Once again, Igor Stimac has somewhat (not directly) shot down these allegations. But at the end of the day it's not the scandal it was made out to be. Superstition is very common in Indian football. And as long as you don't connect Stimac's allegedly astrologer-influenced decisions to a decline in performance, it's hard to nail him on this. We can go player by player to scrutinize his selection decisions and one can be sure he will have a perfectly rational explanation for each choice he made. After all, India did qualify for Asian Cup, won three back to back tournaments and broke back into the top 100 in FIFA rankings. No matter how you look at it, he's doing his job.
The only objectively objectionable part is AIFF spending money on an astrologer. But to be honest, who knows if there's more to that story? The COA had alleged multiple improprieties in AIFF's finances under the previous administration and there's a good chance we haven't got the full picture on that yet.
So... we're left in the semi-dark, frustrated that such a pile of nonsensical drama is being perpetrated around the national team.
Igor Stimac is far from perfect. He's got a big ego. He pays too much attention to what the fans on social media think of him.
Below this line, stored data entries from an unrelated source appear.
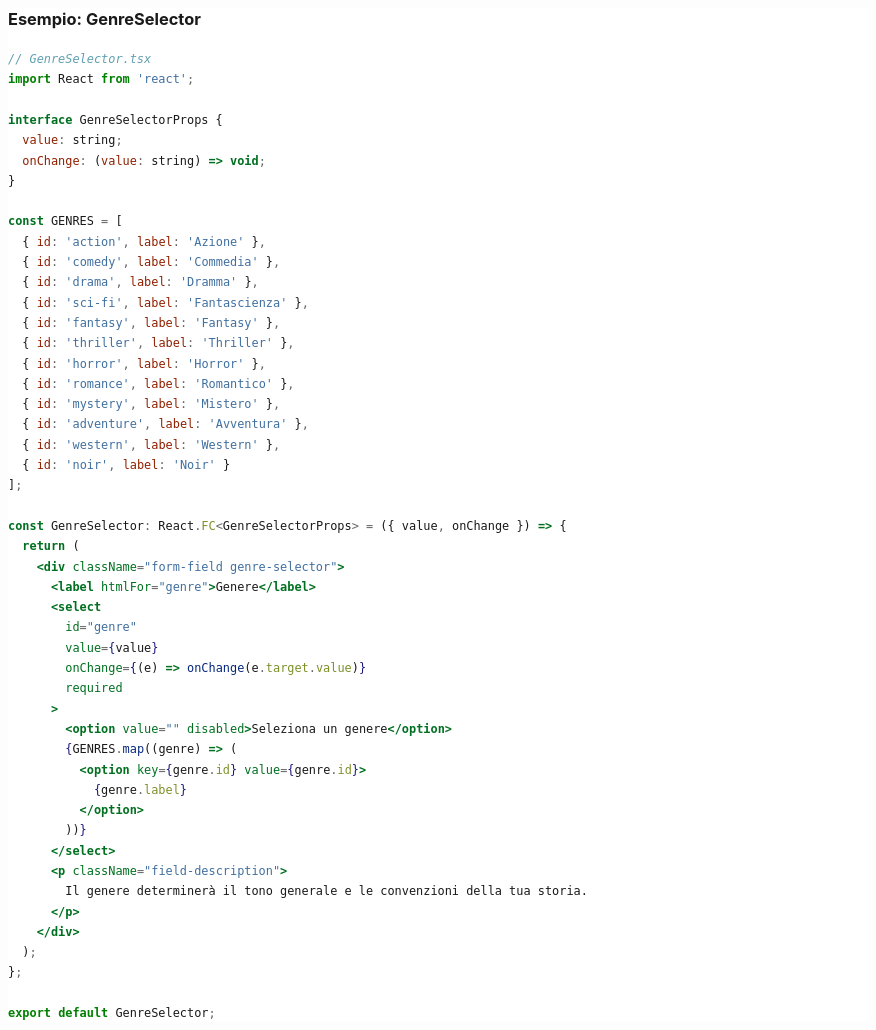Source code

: ### Esempio: GenreSelector

```jsx
// GenreSelector.tsx
import React from 'react';

interface GenreSelectorProps {
  value: string;
  onChange: (value: string) => void;
}

const GENRES = [
  { id: 'action', label: 'Azione' },
  { id: 'comedy', label: 'Commedia' },
  { id: 'drama', label: 'Dramma' },
  { id: 'sci-fi', label: 'Fantascienza' },
  { id: 'fantasy', label: 'Fantasy' },
  { id: 'thriller', label: 'Thriller' },
  { id: 'horror', label: 'Horror' },
  { id: 'romance', label: 'Romantico' },
  { id: 'mystery', label: 'Mistero' },
  { id: 'adventure', label: 'Avventura' },
  { id: 'western', label: 'Western' },
  { id: 'noir', label: 'Noir' }
];

const GenreSelector: React.FC<GenreSelectorProps> = ({ value, onChange }) => {
  return (
    <div className="form-field genre-selector">
      <label htmlFor="genre">Genere</label>
      <select 
        id="genre" 
        value={value} 
        onChange={(e) => onChange(e.target.value)}
        required
      >
        <option value="" disabled>Seleziona un genere</option>
        {GENRES.map((genre) => (
          <option key={genre.id} value={genre.id}>
            {genre.label}
          </option>
        ))}
      </select>
      <p className="field-description">
        Il genere determinerà il tono generale e le convenzioni della tua storia.
      </p>
    </div>
  );
};

export default GenreSelector;
```
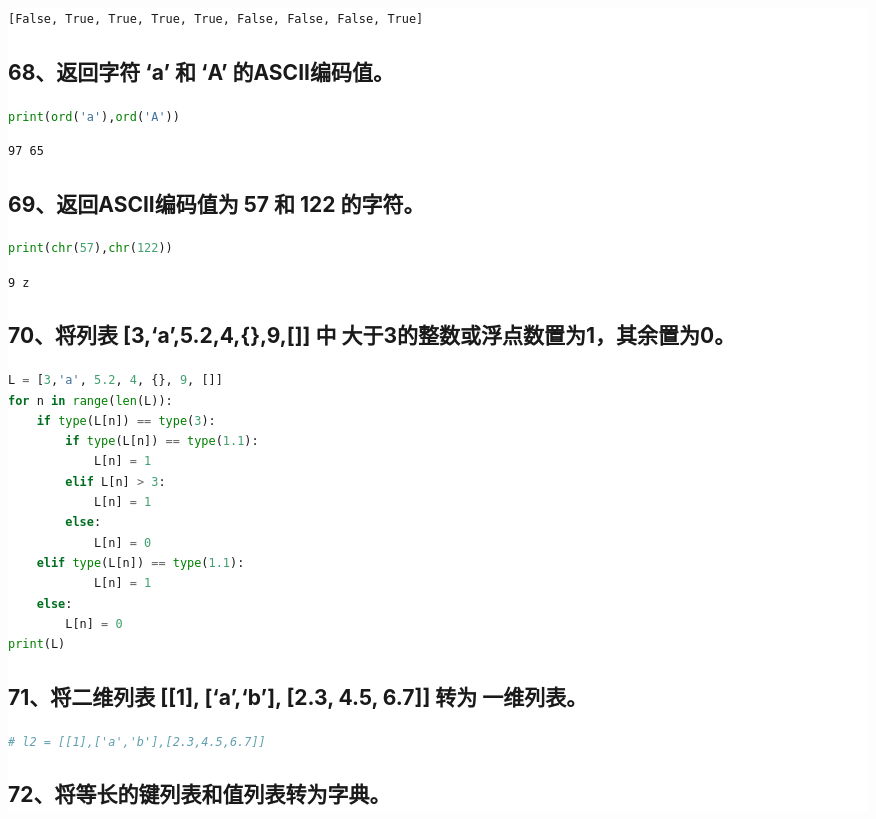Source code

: 


    [False, True, True, True, True, False, False, False, True]



## 68、返回字符 ‘a’ 和 ‘A’ 的ASCII编码值。


```python
print(ord('a'),ord('A'))
```

    97 65


## 69、返回ASCII编码值为 57 和 122 的字符。


```python
print(chr(57),chr(122))
```

    9 z


## 70、将列表 [3,‘a’,5.2,4,{},9,[]] 中 大于3的整数或浮点数置为1，其余置为0。


```python
L = [3,'a', 5.2, 4, {}, 9, []]
for n in range(len(L)):
    if type(L[n]) == type(3):
        if type(L[n]) == type(1.1):
            L[n] = 1
        elif L[n] > 3:
            L[n] = 1
        else:
            L[n] = 0
    elif type(L[n]) == type(1.1):
            L[n] = 1
    else:
        L[n] = 0
print(L)
```

## 71、将二维列表 [[1], [‘a’,‘b’], [2.3, 4.5, 6.7]] 转为 一维列表。


```python
# l2 = [[1],['a','b'],[2.3,4.5,6.7]]

```

## 72、将等长的键列表和值列表转为字典。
He stirs up issues he should stay away from, like whether players are getting too much money from their clubs or if the domestic season structure should be changed at the last minute to accommodate his demands. It's obvious that him crossing those lines repeatedly and several other issues have caused many people within the Indian football power circles to sour on him. And the only reason he hasn't been sacked yet is because the team is doing well.
It's also true that all this was entirely avoidable if he had shown more restraint with his mouth and his actions. But that's just not him. Four years into his tenure, several fiery comments and plenty of red cards later, we should know what to expect, and go along with it as long as he delivers on the field.
As for AIFF, FSDL, the clubs and everyone else who makes Indian football go around, there seems to be a case of compartmentalisation of duties that's causing everyone's objectives to clash with one another. It's nothing out of the ordinary, but if left unchecked, it can cause disasters like the one happening right now, where the Indian team is left without adequate preparations for Asian Games.
For the people in those big chairs, taking a moment to think like a fan instead of an administrator can be a very useful tool. Because the re-adjustment of priorities it brings to the table can solve many problems before they even arise.
A fan wouldn't care about a coach's antics. A fan would put the national team above everything else. A fan would look forward to the opportunity that the Asian Games brings to get all the non-football watching friends to follow the matches. A fan would forgive every misstep as long as the team gave its best. A fan woundn't hold personal grudges. A fan would leave aside personal ego and compromise, because if there's any fanbase in the world that makes selfless sacrifices today to keep alive the hope of future glory, it's the Indian football fans.
Because there is a world where AIFF officials' negotiations to get us to Asian Games and putting together a good team pays off bigly for everyone, including the clubs who took a risk by releasing players for national duty. There is a scenario where sticking with Igor Stimac works out for us. There is a possibility where we see the Prime Minister tweet about Indian football again.
But given our history, it'll probably cost us more sweat than the water we get from the tubewell.
Is that the nature of our system, or just our ever-rotten luck? Perhaps the astrologer can tell.